— Required action 1 —
Name every conclusion that Proposition 7 of the unbiased MCMC passage draws about the algorithm.
— Required action 2 —
Carry the unbiased MCMC passage forward, starting after its statement of Proposition 7.

— Provided text —

From now on, denote the unbiased MCMC algorithm which outputs \(H_0(Y,Z)\) by \({\mathcal{A}}_{\mathsf{uMCMC}}\). The theoretical properties of \({\mathcal{A}}_{\mathsf{uMCMC}}\) as well as their completion time requires a bit more information of the underlying chain. We say a \(\pi\)-invariant, \(\phi\)-irreducible and aperiodic Markov transition kernel \(P\) satisfies a geometric drift condition if there exists a measurable function \(V: \Omega \rightarrow [1,\infty)\), \(\lambda\in (0,1)\), and a measurable set \({\mathcal{S}}\) such that for all \(x\in\Omega\): \[\begin{align} \label{eqn:drift} \int P(x,\mathrm{d}y) V(y) \leq \lambda V(x) + b\mathbf{1}(x\in {\mathcal{S}}). \end{align}\tag{3}\] Moreover, the set \({\mathcal{S}}\) is called a small set if there exists a positive integer \(m_0\), \(\epsilon > 0\), and a probability measure \(\nu\) on such that for every \(x\in {\mathcal{S}}\): \[\begin{align} \label{eqn:32small} P^{m_0}(x,\cdot) \geq \epsilon \mu(\cdot). \end{align}\tag{4}\] Typically, these results are applied with \(m_0=1\). The next result describes the tail behavior of the distribution of \(\tau\):

Proposition 6 (Proposition 4 in [2]). Suppose the Markov transition kernel satisfies a geometric drift condition with a small set \({\mathcal{S}}\) of the form \({\mathcal{S}}=\{x: V(x)\leq L\}\) for \(\lambda + b/(1+L) < 1\). Suppose there exists \(\tilde{\epsilon} \in (0,1)\) such that \[\inf_{(x,y)\in {\mathcal{S}}\times {\mathcal{S}}} {\bar{P}}((x,y), {\mathcal{D}}) \geq \tilde{\epsilon},\] where \({\mathcal{D}}:= \{(x,x): x\in \Omega\}\) is the diagonal of \(\Omega\times \Omega\). Then there exist constants \(C'\) and \(\kappa \in (0,1)\) such that \[\mathbb{P}[\tau > n] \leq C' \pi_0(V)\kappa^n.\]

The next result summarizes the theoretical properties of \({\mathcal{A}}_{\mathsf{uMCMC}}\):

Proposition 7 (Proposition 1 in [2]). Assuming the conditions of Proposition 6 hold, and further assuming that \(\mathbb{E}[f(\Phi_n)]\) converges to \(\mathbb{E}_\pi[f]\) as \(n \rightarrow \infty\) and \(\mathbb{E}_\pi[|f|^{2+\delta}] < \infty\), we can conclude the following about \({\mathcal{A}}_{\mathsf{uMCMC}}\): it is an unbiased estimator, its variance \(v_{{\mathcal{A}}_{\mathsf{uMCMC}}}\) is of the order \({\mathcal{O}}(1)\), and its cost \(C({\mathcal{A}}_{\mathsf{uMCMC}})\) is sub-exponential.

— Provided material —
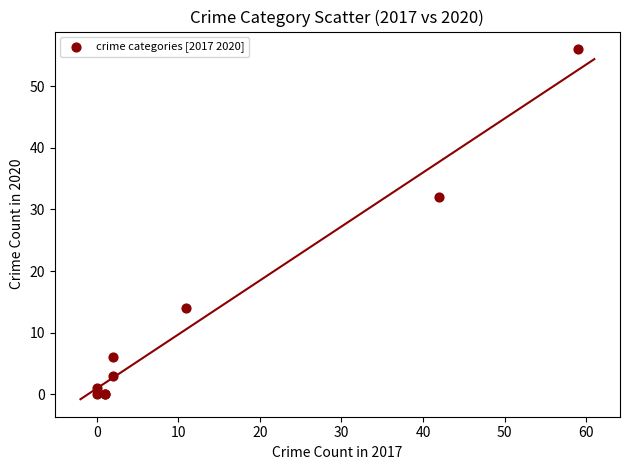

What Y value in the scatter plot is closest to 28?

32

— Answer space 1 —
- It is an unbiased estimator.
- Its variance is of order O(1).
- Its cost is sub-exponential.

— Answer space 2 —
Therefore we are able to apply Theorem 1 and 2 to conclude the following:

Proposition 8. Given the same notations as previously discussed and under the assumptions in Proposition 7, running \(\mathcal{A}_{\mathsf{uMCMC}}\) for \(\lceil v_{\mathcal{A}_{\mathsf{rMLMC}}}\epsilon^{-2} \rceil\) repetitions and taking the average, we obtain an estimator within expected total cost \({\mathcal{O}}(\epsilon^{-2} )\) and completion time \[\mathbb{E}[\max_{1\leq i \leq \lceil v_{\mathcal{A}_{\mathsf{rMLMC}}}\epsilon^{-2} \rceil} {\mathcal{A}}_{\mathsf{uMCMC}, i}] = {\mathcal{O}}(\log(1/\epsilon))\] that satisfies the \(\epsilon^2\)-MSE criterion.

Hence, the \({\mathcal{A}}_\mathsf{rMLMC}\) algorithm not only attains the same total cost but also significantly outperforms \({\mathcal{A}}_{\mathsf{MCMC}}\) and its direct parallelized variant \({\mathcal{A}}_{\epsilon/2}\) in terms of completion time, achieving an \({\mathcal{O}}(\log(1/\epsilon))\) completion time.

Finally we comment on the essential assumptions made in Proposition 6. First, it is crucial to note that the outcomes of Propositions 7 and 8 remain valid provided the conditions in Proposition 6 are met at a ‘qualitative level.’ Specifically, the actual implementation of the unbiased MCMC algorithm does not require quantitative knowledge of any of the constants like \(\lambda, b, L, C', \kappa\) mentioned in Proposition 6. Secondly, these assumptions have a direct relationship with the geometric ergodicity of the MCMC algorithms. Therefore they are known to hold in various scenarios, including random-walk MCMC with Gaussian proposals and targets that have super-exponentially light densities. A wealth of literature supports the validity of these assumptions, such as [39] for 1-dimensional random-walk Metropolis algorithms, [40] for multi-dimensional versions, and [41] for Langevin-type algorithms.

4.3 Remarks on practical implementation and further extensions↩︎

To complement the preceding theoretical discussion, we offer additional remarks here on practical implementations and potential extensions.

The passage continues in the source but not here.